Third viewing, last seen 1999 (though several months prior to its belated U.S. theatrical release that year—must've been an early press screening). Still can't quite believe that this movie exists, even after reading more extensively about how Carax recreated the Pont-Neuf and its environs elsewhere. It's impossible not to gape, awestruck, at the Bicentennial sequence, arguably the greatest coup de cinéma from a director who specializes in them; there's something heart-stoppingly magical about reducing the world to two isolated people (plus one observer) and then visually amplifying their emotions such that they set the night sky ablaze. "Intimate epic" is a quasi-oxymoron that I've used more than once (w/r/t films as different as Breaking the Waves and Brakhage's 23rd Psalm Branch), but this genuinely is a tiny, no-budget portrait of toxic codependence that somehow became what was then the most expensive French film ever made. And despite having no special effects to speak of, it looks utterly improbable, simply by virtue of being set where it is. I expended way too much mental energy trying to determine what was actually shot on the Pont-Neuf and what was shot in Lansargues (with most Parisian buildings represented by scaffolding), eventually admitting defeat. Turns out you can accomplish miracles if you're determined and the dude who's funding you loses his mind. 
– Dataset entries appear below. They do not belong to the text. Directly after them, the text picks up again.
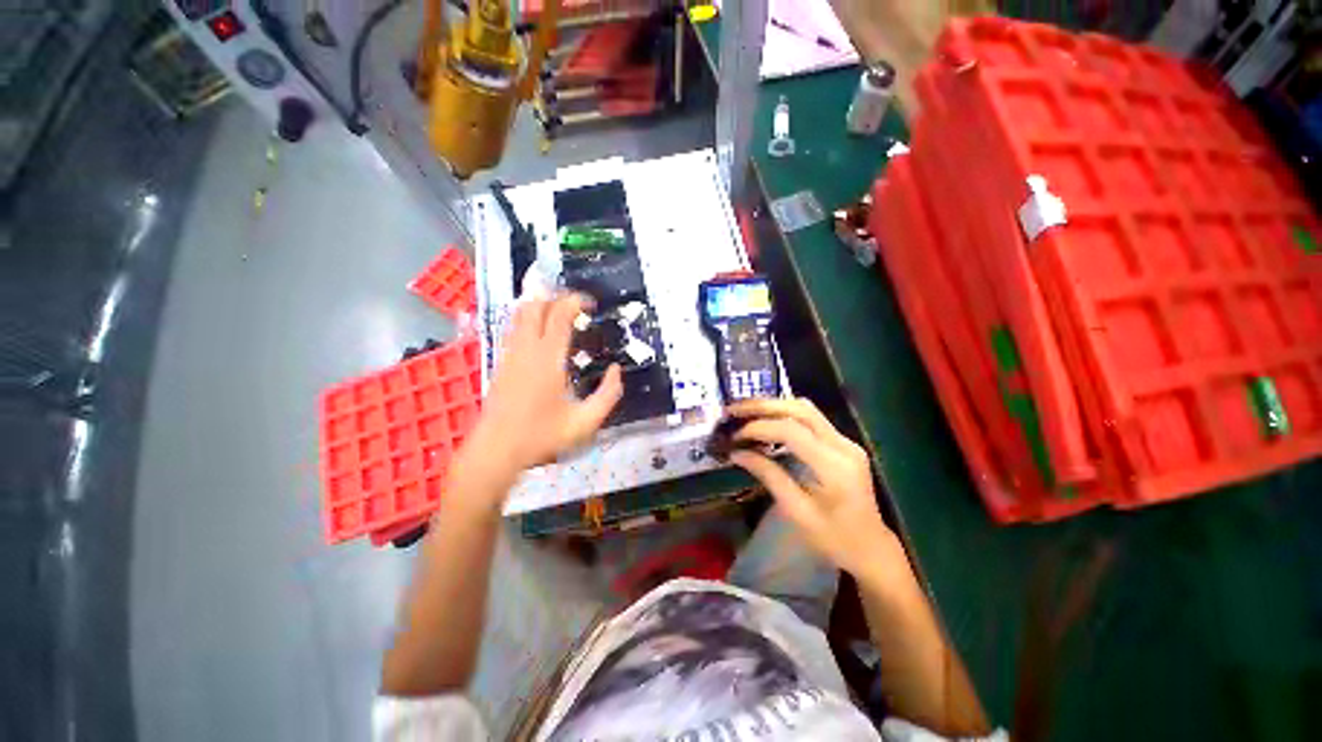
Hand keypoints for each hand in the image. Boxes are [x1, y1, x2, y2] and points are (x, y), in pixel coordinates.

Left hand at [458, 293, 622, 494]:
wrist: (496, 450)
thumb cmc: (542, 436)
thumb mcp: (585, 422)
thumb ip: (607, 395)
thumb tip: (616, 370)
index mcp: (548, 359)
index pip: (559, 316)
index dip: (574, 302)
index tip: (590, 304)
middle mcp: (526, 349)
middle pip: (535, 306)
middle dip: (556, 297)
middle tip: (576, 305)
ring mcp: (510, 354)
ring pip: (520, 314)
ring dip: (540, 305)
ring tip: (560, 310)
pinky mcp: (501, 362)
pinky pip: (513, 328)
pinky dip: (528, 319)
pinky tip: (540, 330)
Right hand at [727, 398, 896, 576]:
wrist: (872, 548)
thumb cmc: (835, 540)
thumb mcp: (798, 513)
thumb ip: (769, 477)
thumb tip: (737, 453)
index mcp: (835, 467)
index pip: (792, 432)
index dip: (759, 428)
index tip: (734, 436)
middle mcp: (844, 446)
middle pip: (800, 409)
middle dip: (763, 406)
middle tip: (733, 411)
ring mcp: (846, 441)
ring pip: (805, 408)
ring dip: (773, 406)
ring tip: (744, 412)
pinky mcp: (842, 442)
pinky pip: (810, 418)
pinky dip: (783, 415)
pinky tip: (765, 420)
Beyond the sheer spectacle, I'm always drawn to characters who behave selfishly and even destructively toward people they ostensibly love because they're terrified of losing them. Some folks have criticized this film for romanticizing homelessness, which I guess is understandable given the fireworks and the water-skiing and whatnot. Les Amants (as I still think of it, even though I use the bland English-language title in my logs) isn't oblivious to the sociopolitical reality, though—that's why Hans meets such a horribly sad yet barely acknowledged (except by the camera) fate. Carax simply chooses to make Alex and Michèle complex, richly imagined individuals, as opposed to mere symbols of society's indifference. It's not even clear whether we're meant to celebrate the happy-ish ending, given that Alex never really stops treating Michèle like a prize possession to which he's entitled by the rule of finders keepers. In fact, my one significant reservation involves the post-prison epilogue, which basically just repeats the body of the film in ultra-condensed form. I'd feel more sanguine about this were it clearly intended as what Christopher Durang once termed a "dot dot dot ending" (i.e. nobody changes and their aberrant behavior will continue unto eternity), but the mood of that final shot is a tad too triumphal for me to feel confident that Carax wants us to be uneasy. And so, in conclusion, The Lovers on the Bridge is a land of contradictions. Thank you. [Obligatory lackluster applause;spitball whizzes past ear.]